For formal statements of purpose and strategic direction see: Mission Statement, Vision, & Core Values (2026) of Angion Biomedica Corp.

Angion Biomedica Corp. (ANGN): How It Makes Money

Angion Biomedica Corp. (ANGN) competes in the clinical-stage biotechnology sector, focusing on regenerative and repair biology with lead programs targeting organ injury and fibrosis. Its commercial value and future revenue prospects depend on successful clinical development, intellectual property, and strategic partnerships.
  • Core revenue model (potential): licensing deals, milestone and royalty income from partnerships, and eventual product sales upon regulatory approval.
  • Primary near-term value drivers: clinical trial readouts, strategic collaborations, and non-dilutive financing (e.g., grants, milestone-based partner payments).
Pipeline & clinical status (selected programs)
Program Indication Clinical Stage Primary Commercial Opportunity
Lead regenerative/repair candidate Acute kidney injury / fibrosis Phase 2 / clinical-stage Hospital acute care market for AKI; chronic kidney disease adjuncts
Preclinical candidates Organ fibrosis / tissue repair Preclinical Combination/adjunctive therapies; specialty indications
Market Position & Future Outlook
  • Competitive landscape: Faces established biotech and large pharma rivals in renal and fibrosis indications; differentiation rests on mechanism of action and clinical differentiation versus standard of care.
  • Scientific differentiation: Proprietary approaches aimed at tissue repair and modulation of regenerative pathways seek to address unmet needs in organ injury-if clinical efficacy is demonstrated, potential to capture specialized hospital and specialty nephrology markets.
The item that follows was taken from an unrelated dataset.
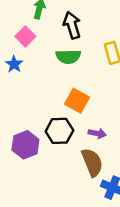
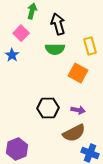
orange square: (77, 101) -> (78, 73), moved
purple hexagon: (25, 145) -> (17, 149), moved
brown semicircle: (92, 162) -> (74, 133), turned 85

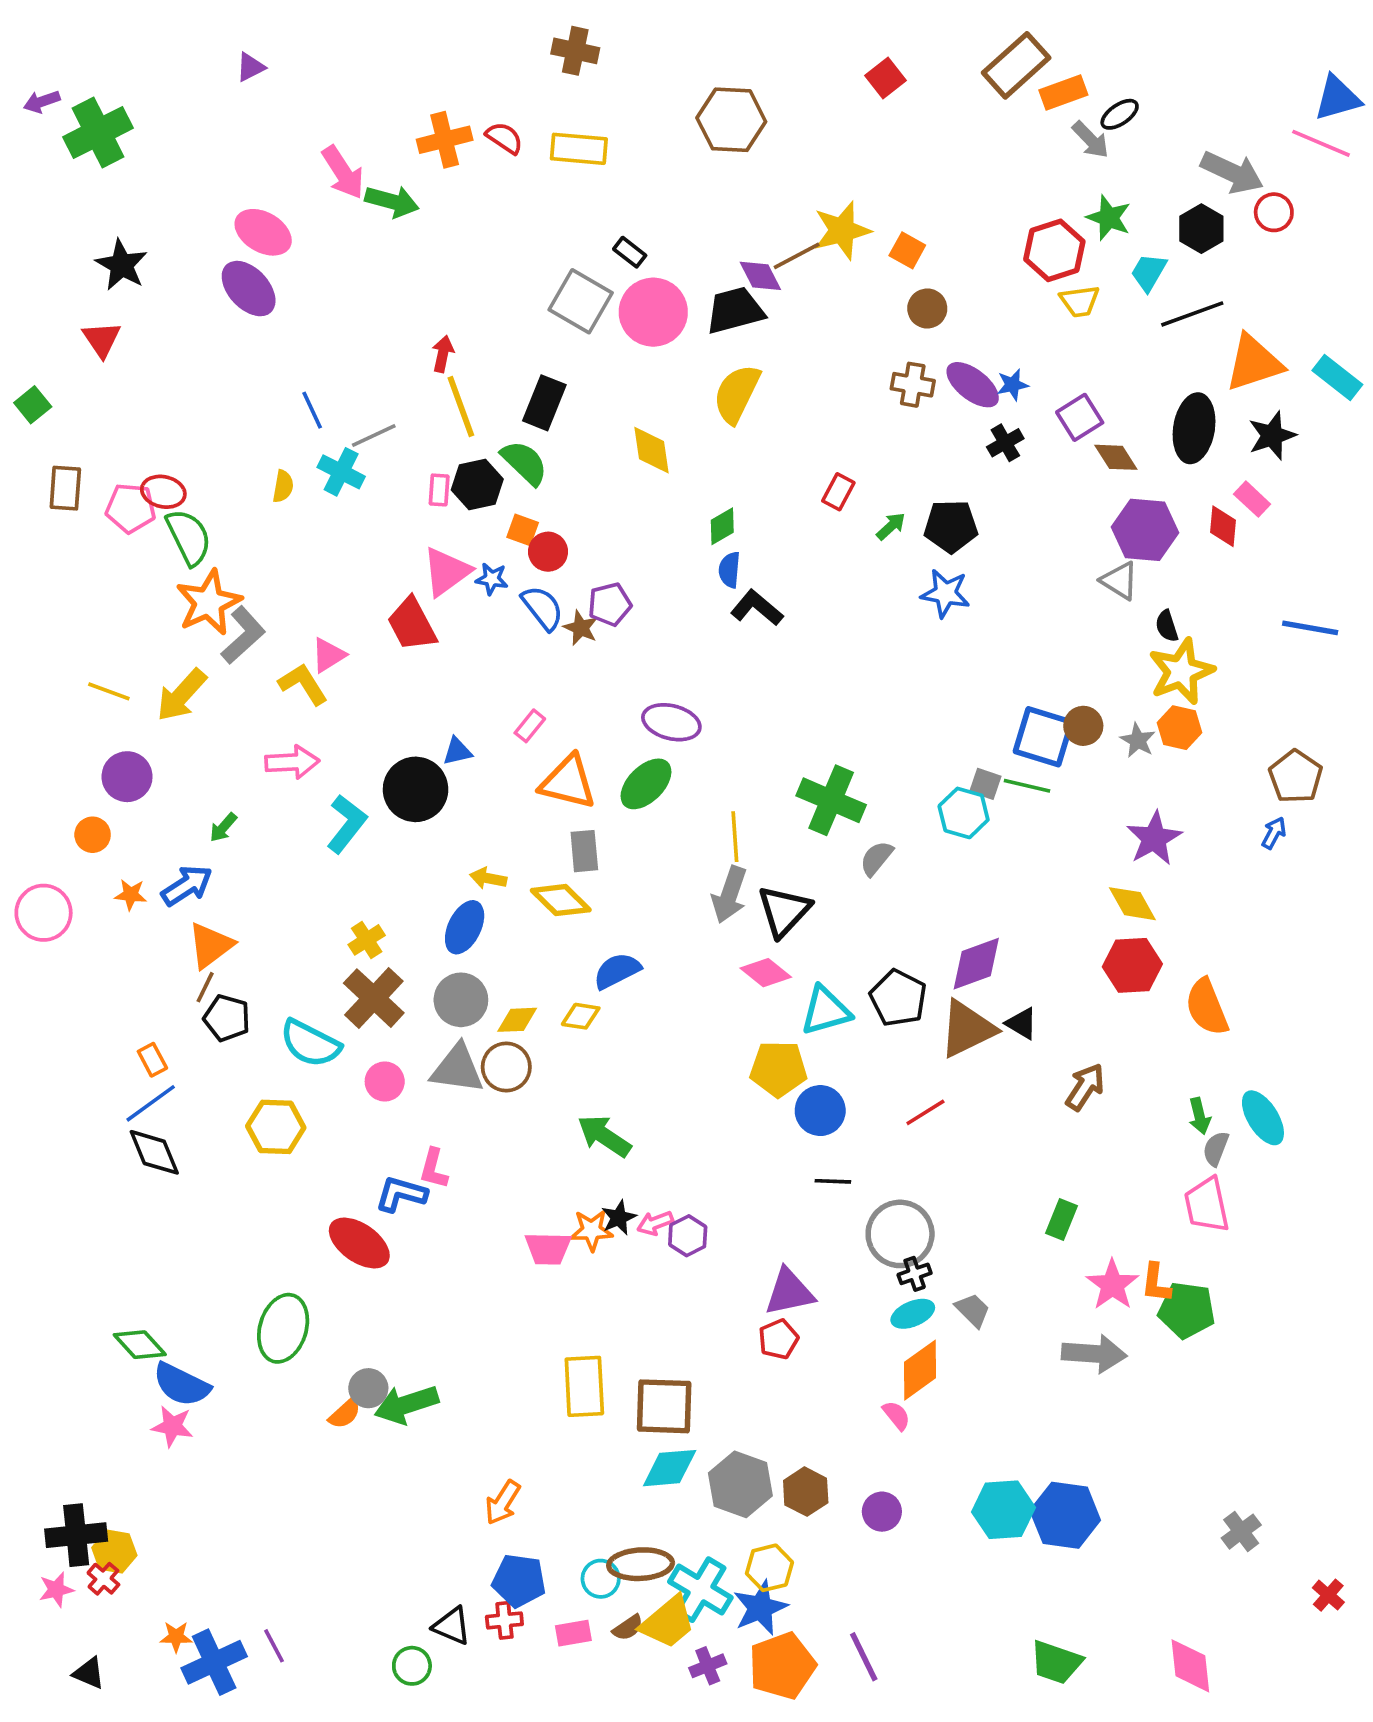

  • Clinical risk: As a clinical-stage firm, Angion's valuation and future revenue hinge on successful trial outcomes and regulatory approvals; negative readouts would materially constrain commercialization prospects.
  • Financial constraints: The company operates with an accumulated deficit typical of R&D biotech and limited cash runway absent additional financing or partnership revenue; securing additional capital or partnership milestones is critical to continue development programs.
  • Outlook dependencies: Advancement of the pipeline through pivotal studies, in-license or out-license deals, and commercialization strategy execution will determine medium-to-long-term revenue generation.
Key operational & financial levers
Lever How it drives value
Clinical milestones Positive Phase 2/3 readouts enable partnering, licensing, and de-risk valuation for investors and acquirers.
Partnerships / licensing Upfronts, milestones, and royalties provide non-dilutive funding and accelerate commercialization.
IP & exclusivity Patents and data exclusivity protect market share and justify premium pricing if approved.
Funding strategy Equity raises, debt, or collaborations determine runway and ability to complete pivotal programs.
Relevant reference: Mission Statement, Vision, & Core Values (2026) of Angion Biomedica Corp.